North Carolina has subscribed to the principle that “[ordinarily, ‘where a specific mode of giving notice is prescribed by statute, that method is exclusive.’ ” In Re Appeal of Harris, 273 N.C. 20, 24, 159 S.E.2d 539, 543 (1968) (quoting 39 Am. Jur. Notice and Notices § 9, and “[generally speaking, a person relying on the service of a notice by mail must show a strict compliance with the requirements of the statute.” Id., (quoting 66 C.J.S. Notice § 18(e)(1) (1950)). In Harris, the North Carolina Supreme Court found that a notice sent by regular mail was not sufficient when the statute required that service be made by personal service or registered mail. In reaching this conclusion, the Court said, “[s]eem-ingly, the General Assembly intended to avoid, if possible, the necessity for hearings to determine whether or when a ‘written copy’ was served.” Id. at 24, 159 S.E.2d at 542.

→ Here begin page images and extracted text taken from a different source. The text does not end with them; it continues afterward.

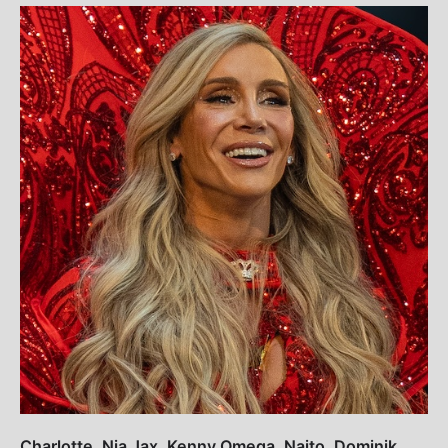
Charlotte, Nia Jax, Kenny Omega, Naito, Dominik,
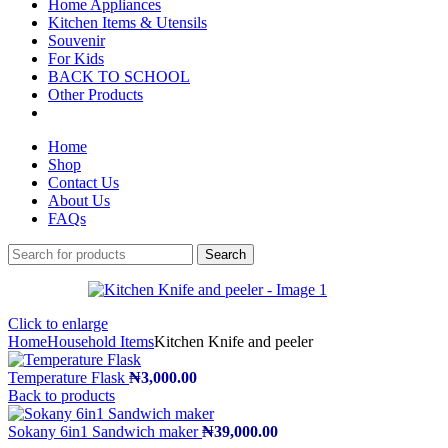
Home Appliances
Kitchen Items & Utensils
Souvenir
For Kids
BACK TO SCHOOL
Other Products
Home
Shop
Contact Us
About Us
FAQs
Search
Click to enlarge
Home
Household Items
Kitchen Knife and peeler
Temperature Flask
₦
3,000.00
Back to products
Sokany 6in1 Sandwich maker
₦
39,000.00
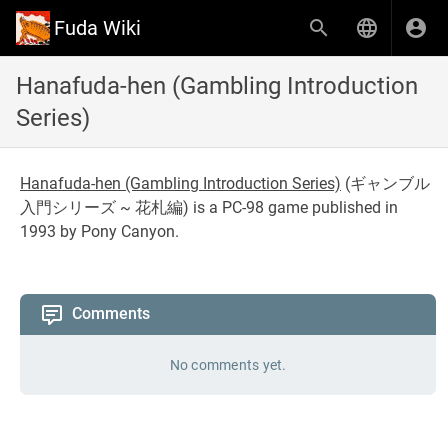
Fuda Wiki
Hanafuda-hen (Gambling Introduction
Series)
Hanafuda-hen (Gambling Introduction Series)
(
ギャンブル
入門シリーズ ~ 花札編
) is a PC-98 game published in
1993 by Pony Canyon.
Comments
No comments yet.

Mindful of Harris's mandate that notice statutes be construed strictly, we believe that, where the controlling statute does not specifically require United States mail, delivery by Federal Express, which provides a signed receipt verifying delivery, is registered mail within the meaning of this statute. As the Court in Harris noted, the purpose behind requiring that the notice be sent by registered mail is to avoid disputes about whether or when a party receives notice. Delivery by Federal Express that provides signed receipts meets that purpose.

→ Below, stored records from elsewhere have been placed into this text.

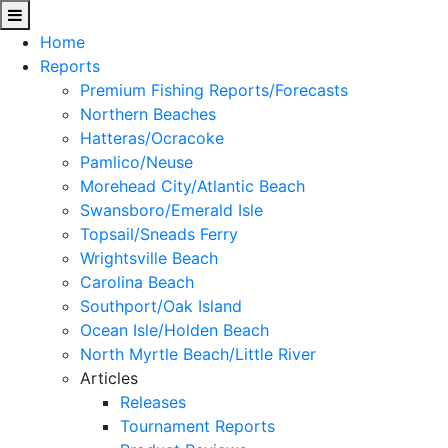
Home
Reports
Premium Fishing Reports/Forecasts
Northern Beaches
Hatteras/Ocracoke
Pamlico/Neuse
Morehead City/Atlantic Beach
Swansboro/Emerald Isle
Topsail/Sneads Ferry
Wrightsville Beach
Carolina Beach
Southport/Oak Island
Ocean Isle/Holden Beach
North Myrtle Beach/Little River
Articles
Releases
Tournament Reports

We, therefore, hold that delivery by Federal Express, with return receipt, is registered mail within the meaning of N.C.G.S. § 20-305. Under this interpretation, plaintiff in the present case gave proper notice of its objection to defendant’s proposed relocation within the statutory period, and the trial court’s conclusions of law 4 and 6 finding otherwise were erroneous.

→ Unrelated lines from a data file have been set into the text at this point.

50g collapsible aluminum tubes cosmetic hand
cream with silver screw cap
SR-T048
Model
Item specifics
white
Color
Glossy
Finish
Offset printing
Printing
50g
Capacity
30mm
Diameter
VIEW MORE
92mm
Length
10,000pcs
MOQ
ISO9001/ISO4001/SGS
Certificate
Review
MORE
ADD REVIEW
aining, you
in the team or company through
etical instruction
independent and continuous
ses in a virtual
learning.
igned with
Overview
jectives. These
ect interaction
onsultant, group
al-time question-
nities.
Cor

We reverse the trial court’s entry of summary judgment in favor of defendant and remand for further action consistent with this opinion.

*757Reversed.

Judge ORR concurs. Judge WELLS, writing separately, concurs in the result.





Concurrence Opinion

Judge WELLS

concurring.

I fully concur with the majority on the disposition of the issues discussed in Sections I and II of the opinion.

On the issue of notice, discussed in Section III, I concur only in the result.

The terms “registered or certified mail” are found in numerous places in our statute books. The terms, frequently used by the General Assembly, have a commonly well-understood meaning, i.e., mail of the United States Postal Service. Therefore, I cannot agree that the General Assembly intended to include Federal Express mail when it used those terms in G.S. 20-305(4). We do not need to reach or decide that question in this case.

The apparent interest and purpose of enacting the notice requirement in G.S. 20-305(4) was to prevent franchisors from stonewalling proposed dealership changes or modifications by not responding to the dealer’s request or proposal. In this case, a timely response was sent and petitioner (plaintiff-appellant) does not contend that respondent’s (defendant-appellee’s) response was not duly and promptly received. As the record before us discloses, it was the receipt of respondent’s (defendant-appellee’s) letter which prompted petitioner’s (plaintiff-appellant’s) request for a hearing.

Under the circumstances, I cannot discern any harm or prejudice to petitioner (plaintiff-appellant) from respondent’s (defendant-appellee’s) failure to follow the statutory directive in sending its letter.